DATA LISTING
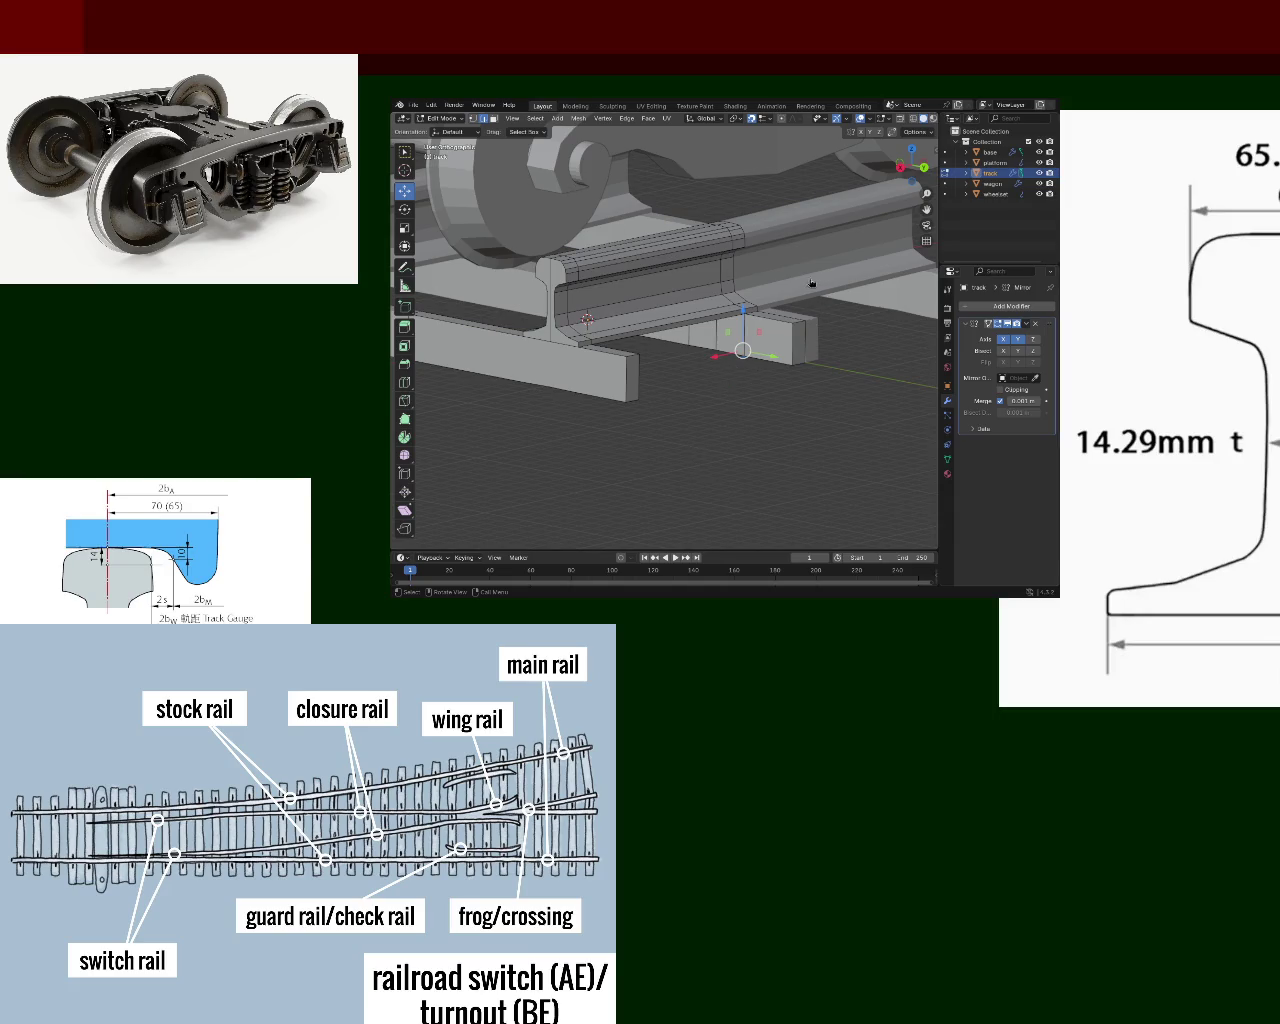
{"action": "mouse_move", "coordinate": [848, 227]}
{"action": "middle_mouse_down"}
{"action": "mouse_move", "coordinate": [680, 243]}
{"action": "mouse_move", "coordinate": [654, 370]}
{"action": "mouse_move", "coordinate": [799, 335]}
{"action": "mouse_move", "coordinate": [770, 322]}
{"action": "middle_mouse_up"}
{"action": "scroll", "coordinate": [654, 370], "scroll_direction": "up", "scroll_amount": 3}
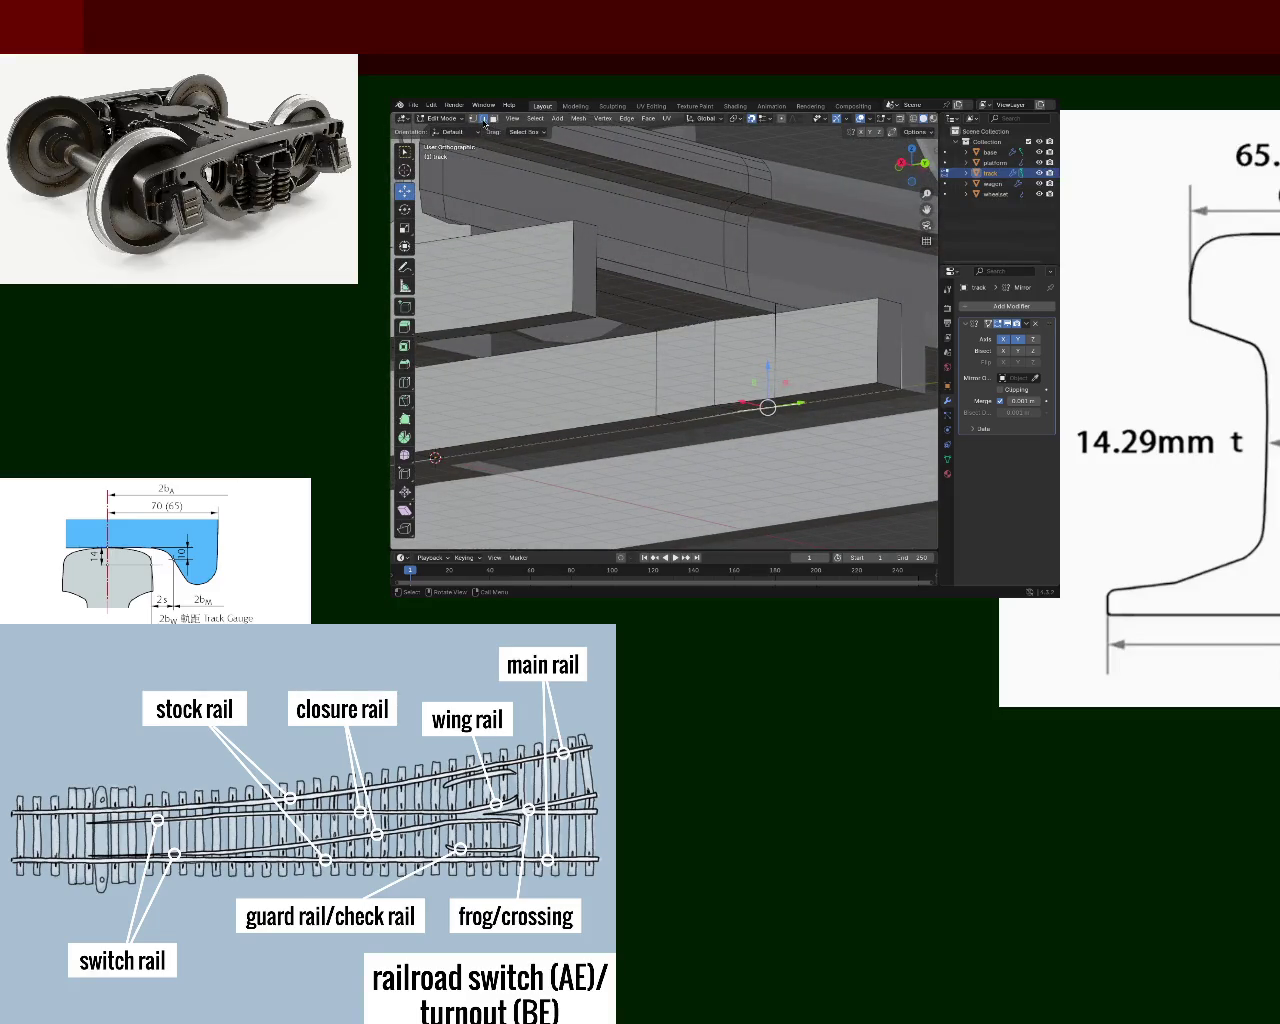
{"action": "left_click", "coordinate": [776, 353]}
{"action": "left_click", "coordinate": [714, 362], "text": "shift"}
{"action": "key", "text": "x"}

WHAT NEEDS TO BE DONE
Would you copy each line above exactly as given, dropping any images?

EXERCISE RESULT
{"action": "mouse_move", "coordinate": [848, 227]}
{"action": "middle_mouse_down"}
{"action": "mouse_move", "coordinate": [680, 243]}
{"action": "mouse_move", "coordinate": [654, 370]}
{"action": "mouse_move", "coordinate": [799, 335]}
{"action": "mouse_move", "coordinate": [770, 322]}
{"action": "middle_mouse_up"}
{"action": "scroll", "coordinate": [654, 370], "scroll_direction": "up", "scroll_amount": 3}
{"action": "left_click", "coordinate": [776, 353]}
{"action": "left_click", "coordinate": [714, 362], "text": "shift"}
{"action": "key", "text": "x"}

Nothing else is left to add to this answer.